> [Records]

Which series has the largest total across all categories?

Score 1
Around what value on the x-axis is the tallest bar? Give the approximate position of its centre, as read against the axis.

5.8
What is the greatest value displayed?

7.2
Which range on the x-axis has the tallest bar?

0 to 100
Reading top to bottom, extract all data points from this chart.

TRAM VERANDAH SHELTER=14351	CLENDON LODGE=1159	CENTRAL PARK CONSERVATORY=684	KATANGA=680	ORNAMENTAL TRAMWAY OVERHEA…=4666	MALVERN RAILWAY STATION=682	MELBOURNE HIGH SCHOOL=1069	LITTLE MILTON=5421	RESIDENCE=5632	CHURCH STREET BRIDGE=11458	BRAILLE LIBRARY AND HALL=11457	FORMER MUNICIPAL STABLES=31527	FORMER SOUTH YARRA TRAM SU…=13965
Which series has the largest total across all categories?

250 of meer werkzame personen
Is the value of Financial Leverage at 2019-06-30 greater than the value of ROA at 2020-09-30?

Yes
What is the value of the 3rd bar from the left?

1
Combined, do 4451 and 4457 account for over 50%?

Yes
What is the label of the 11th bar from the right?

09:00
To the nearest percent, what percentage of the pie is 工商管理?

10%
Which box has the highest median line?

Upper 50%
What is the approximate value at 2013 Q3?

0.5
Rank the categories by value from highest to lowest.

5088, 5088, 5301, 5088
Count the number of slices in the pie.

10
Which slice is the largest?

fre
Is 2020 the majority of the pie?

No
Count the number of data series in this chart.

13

> [What to work on]
Can you copy all of the rows above, word for word and in the same order, changing nothing?

> [Written reply]
Which series has the largest total across all categories?

Score 1
Around what value on the x-axis is the tallest bar? Give the approximate position of its centre, as read against the axis.

5.8
What is the greatest value displayed?

7.2
Which range on the x-axis has the tallest bar?

0 to 100
Reading top to bottom, extract all data points from this chart.

TRAM VERANDAH SHELTER=14351	CLENDON LODGE=1159	CENTRAL PARK CONSERVATORY=684	KATANGA=680	ORNAMENTAL TRAMWAY OVERHEA…=4666	MALVERN RAILWAY STATION=682	MELBOURNE HIGH SCHOOL=1069	LITTLE MILTON=5421	RESIDENCE=5632	CHURCH STREET BRIDGE=11458	BRAILLE LIBRARY AND HALL=11457	FORMER MUNICIPAL STABLES=31527	FORMER SOUTH YARRA TRAM SU…=13965
Which series has the largest total across all categories?

250 of meer werkzame personen
Is the value of Financial Leverage at 2019-06-30 greater than the value of ROA at 2020-09-30?

Yes
What is the value of the 3rd bar from the left?

1
Combined, do 4451 and 4457 account for over 50%?

Yes
What is the label of the 11th bar from the right?

09:00
To the nearest percent, what percentage of the pie is 工商管理?

10%
Which box has the highest median line?

Upper 50%
What is the approximate value at 2013 Q3?

0.5
Rank the categories by value from highest to lowest.

5088, 5088, 5301, 5088
Count the number of slices in the pie.

10
Which slice is the largest?

fre
Is 2020 the majority of the pie?

No
Count the number of data series in this chart.

13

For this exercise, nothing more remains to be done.